In a 2016 article from Advocates’ Forum of The University of Chicago’s Crown Family School of Social Work, Policy, and Practice entitled “Right to Counsel: Mental Health Approaches to Support the Exonerated,” Christing Kregg writes, “The psychological sequelae of wrongful imprisonment include severe mental health problems, such as persistent personality changes, Post-Traumatic Stress Disorder (PTSD), depression and adjustment difficulties, relationship impairments, feelings of chronic estrangement and isolation, and complex feelings of loss.”
Another challenge that Baker faces, along with many other exonerees, is loneliness. “That’s just a part of my life. I don’t have people in my life. That’s why I leave my phone in the car,” he said.

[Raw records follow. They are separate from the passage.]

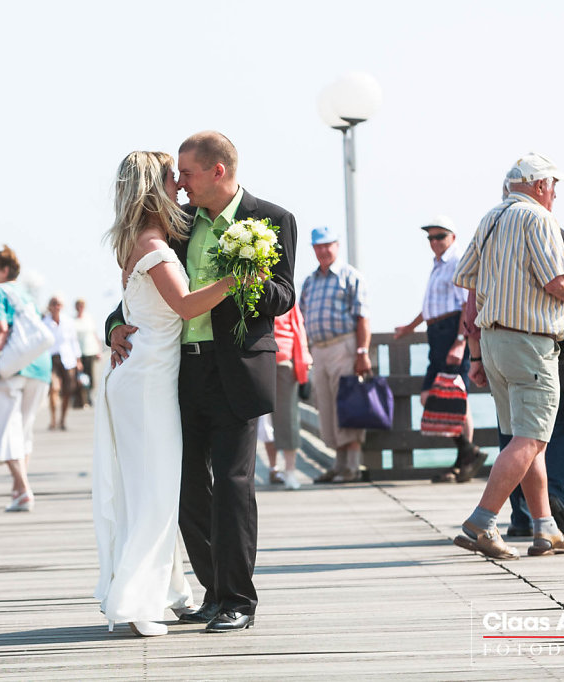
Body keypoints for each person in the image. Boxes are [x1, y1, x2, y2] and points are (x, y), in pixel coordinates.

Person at [108, 132, 298, 632]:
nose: (181, 183)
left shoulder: (272, 219)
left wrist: (248, 276)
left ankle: (239, 600)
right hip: (179, 372)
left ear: (218, 171)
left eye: (187, 173)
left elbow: (284, 294)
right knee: (189, 487)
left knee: (234, 485)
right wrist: (114, 328)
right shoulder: (179, 223)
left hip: (238, 368)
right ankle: (213, 592)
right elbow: (140, 284)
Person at [93, 150, 236, 637]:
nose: (179, 185)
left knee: (149, 491)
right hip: (148, 383)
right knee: (154, 492)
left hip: (145, 378)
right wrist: (241, 275)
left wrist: (116, 325)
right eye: (172, 178)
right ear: (152, 187)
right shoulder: (153, 244)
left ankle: (164, 591)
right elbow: (185, 303)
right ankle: (136, 601)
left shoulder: (142, 239)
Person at [451, 152, 564, 560]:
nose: (555, 195)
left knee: (526, 438)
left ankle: (545, 528)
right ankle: (481, 521)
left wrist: (476, 356)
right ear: (538, 185)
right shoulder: (539, 219)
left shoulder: (491, 218)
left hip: (495, 343)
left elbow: (469, 293)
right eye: (553, 187)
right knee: (531, 437)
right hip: (531, 342)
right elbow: (557, 281)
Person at [394, 215, 485, 483]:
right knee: (429, 395)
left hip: (452, 333)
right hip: (437, 332)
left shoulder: (456, 262)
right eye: (431, 238)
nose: (434, 242)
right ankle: (467, 453)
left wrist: (459, 341)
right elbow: (429, 306)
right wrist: (409, 328)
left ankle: (463, 461)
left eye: (440, 236)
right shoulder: (438, 265)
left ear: (453, 238)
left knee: (455, 395)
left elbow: (464, 305)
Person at [0, 245, 52, 513]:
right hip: (40, 366)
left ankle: (23, 488)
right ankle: (18, 490)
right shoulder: (26, 295)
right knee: (24, 429)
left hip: (11, 367)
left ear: (5, 270)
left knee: (5, 427)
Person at [299, 226, 370, 484]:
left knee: (347, 404)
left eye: (327, 245)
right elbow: (301, 316)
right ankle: (338, 465)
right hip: (319, 348)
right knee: (326, 406)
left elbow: (362, 317)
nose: (323, 251)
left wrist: (362, 352)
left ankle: (351, 466)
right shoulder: (309, 281)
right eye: (318, 246)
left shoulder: (350, 276)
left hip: (344, 345)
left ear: (337, 246)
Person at [262, 304, 311, 490]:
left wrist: (303, 360)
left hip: (283, 360)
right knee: (260, 423)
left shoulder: (287, 294)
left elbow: (298, 328)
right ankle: (273, 467)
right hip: (254, 360)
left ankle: (290, 470)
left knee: (287, 419)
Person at [43, 295, 81, 430]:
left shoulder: (68, 321)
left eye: (58, 304)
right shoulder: (44, 322)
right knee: (54, 388)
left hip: (67, 358)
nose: (56, 307)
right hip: (50, 358)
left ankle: (62, 419)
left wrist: (78, 359)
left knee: (67, 391)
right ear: (49, 306)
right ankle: (53, 419)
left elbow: (73, 341)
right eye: (53, 304)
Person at [73, 298, 102, 407]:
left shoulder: (89, 318)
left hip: (90, 350)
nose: (80, 308)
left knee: (90, 376)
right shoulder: (73, 321)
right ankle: (81, 399)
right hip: (79, 353)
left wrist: (99, 350)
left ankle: (90, 398)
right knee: (80, 376)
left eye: (82, 306)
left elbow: (95, 335)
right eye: (78, 306)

Castro said a lot of loneliness experienced by exonerees is not just physically being alone, but it’s also folks who have been released who feel misunderstood by their family and end up self-isolating. It is often difficult to rebuild relationships with family and friends after being released from prison because oftentimes a person has been away for so many years. The people who support them also “lack the perception” of the traumatic after-effects that prison can bring to a person, according to Castro. Her goals include building a relationship with Baker and helping him build relationships with his community.
***
There is some hope that the wrongs of the past will continue to be righted. Innocence projects, like the Pennsylvania chapter, continue to free men and women who have been wrongfully convicted. Conviction Integrity Units have become part of district attorney’s offices nationwide. “As of the end of 2019, fifty-nine prosecutor’s offices across the country had established Conviction Integrity Units to review possible cases of wrongful convictions,” McCloskey writes in his memoir.

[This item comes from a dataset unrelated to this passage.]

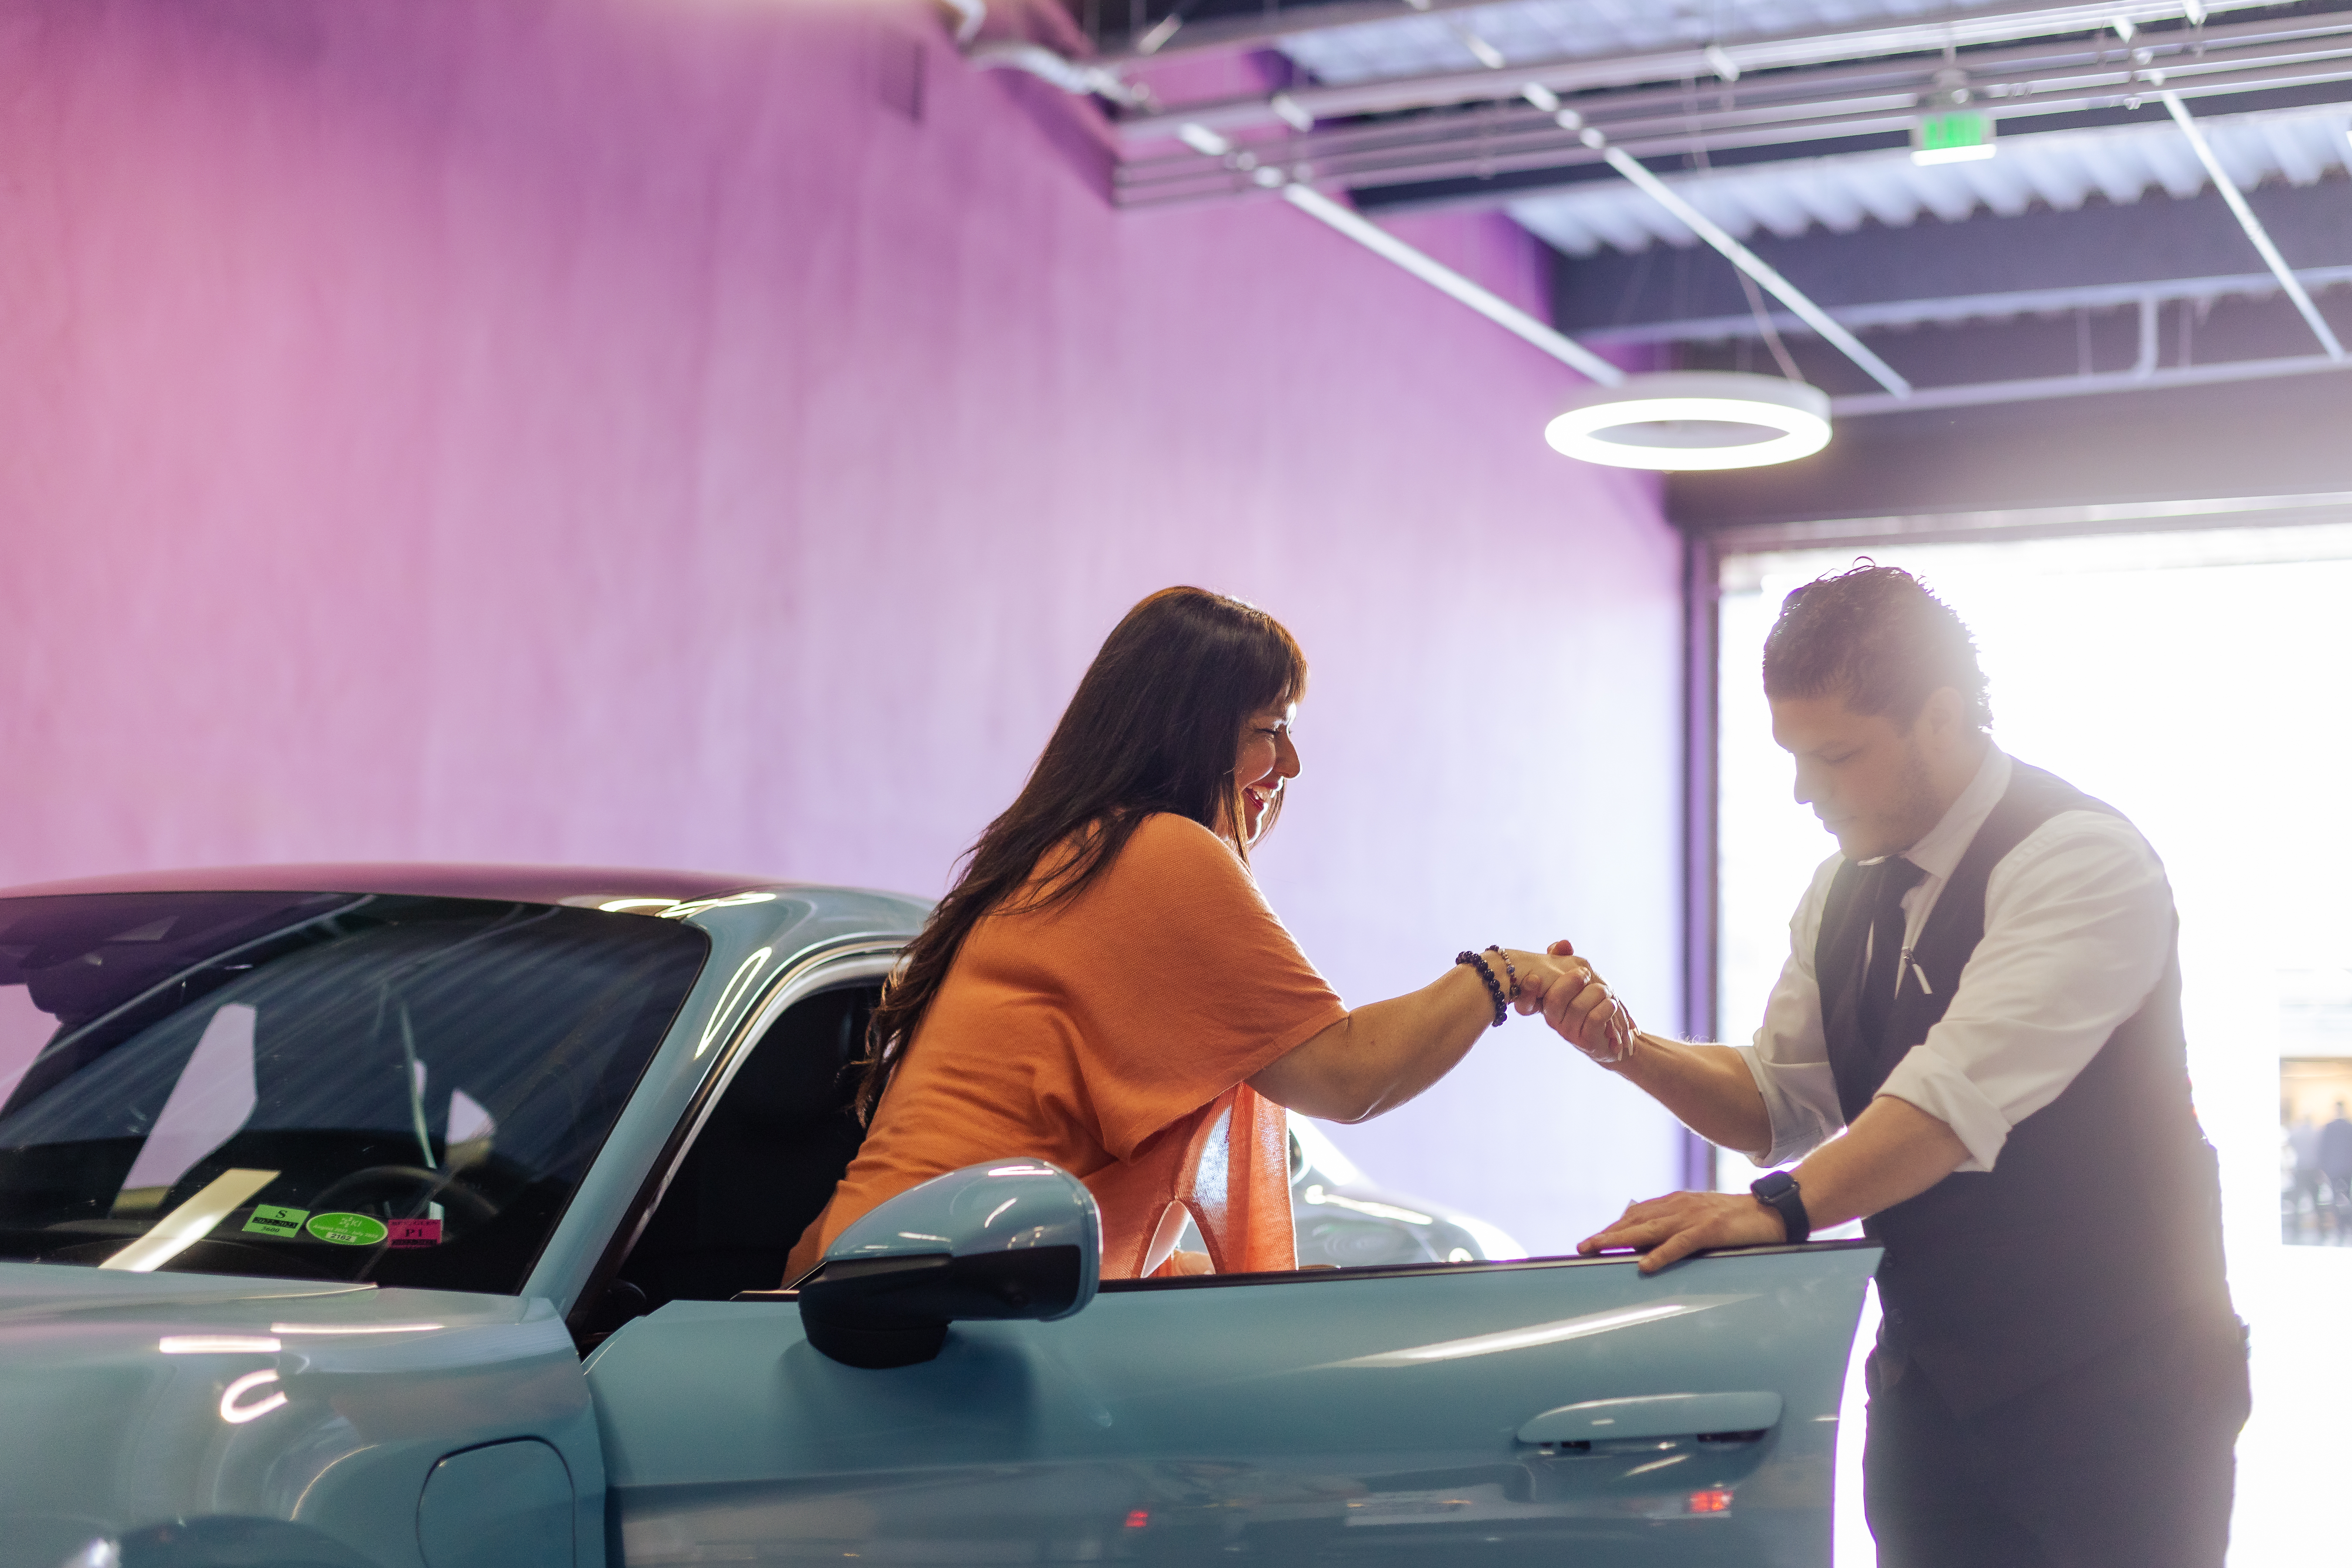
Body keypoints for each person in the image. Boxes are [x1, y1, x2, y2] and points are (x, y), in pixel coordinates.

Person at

The Pennsylvania Innocence Project has a “collaborative relationship” with the Philadelphia District Attorney’s Conviction Integrity Unit, according to Sanghvi. The CIU and the district attorney’s office as a whole began giving the Pennsylvania Innocence Project access to investigation and prosecution files, which has opened up a lot of legal avenues for their clients in a state like Pennsylvania where discovery is so limited, according to Sanghvi.
Baker has found camaraderie among other exonerees. He opened up his home to New York-exoneree David Bryant, who was also freed with help from Centurion Ministries after close to 40 years of wrongful imprisonment and allowed Bryant to live with him after his release, according to Germond.
Germond said that Centurion encourages exonerees to go to therapy to address the torture that was done to them, but often times this idea of therapy is rebuffed. Because of this, the nonprofit has now pivoted to hosting an annual gathering for exonerees to address the trauma that was done to them. A gathering for the families of the exonerees will be offered as well.
Baker is still thinking about whether he will go to speak to a counselor about his wrongful conviction.
He has also written a book, “Travesty of Justice,” which details his upbringing, his first day in jail, and the failure of his court-appointed lawyer in giving him a fair trial.
But he tries to focus on the positives in his life.
“Since I’ve been out, you know, I got married. I got a house. Had a car. I had two kids … I went through it and I’m still here. I’m still here. Amen.”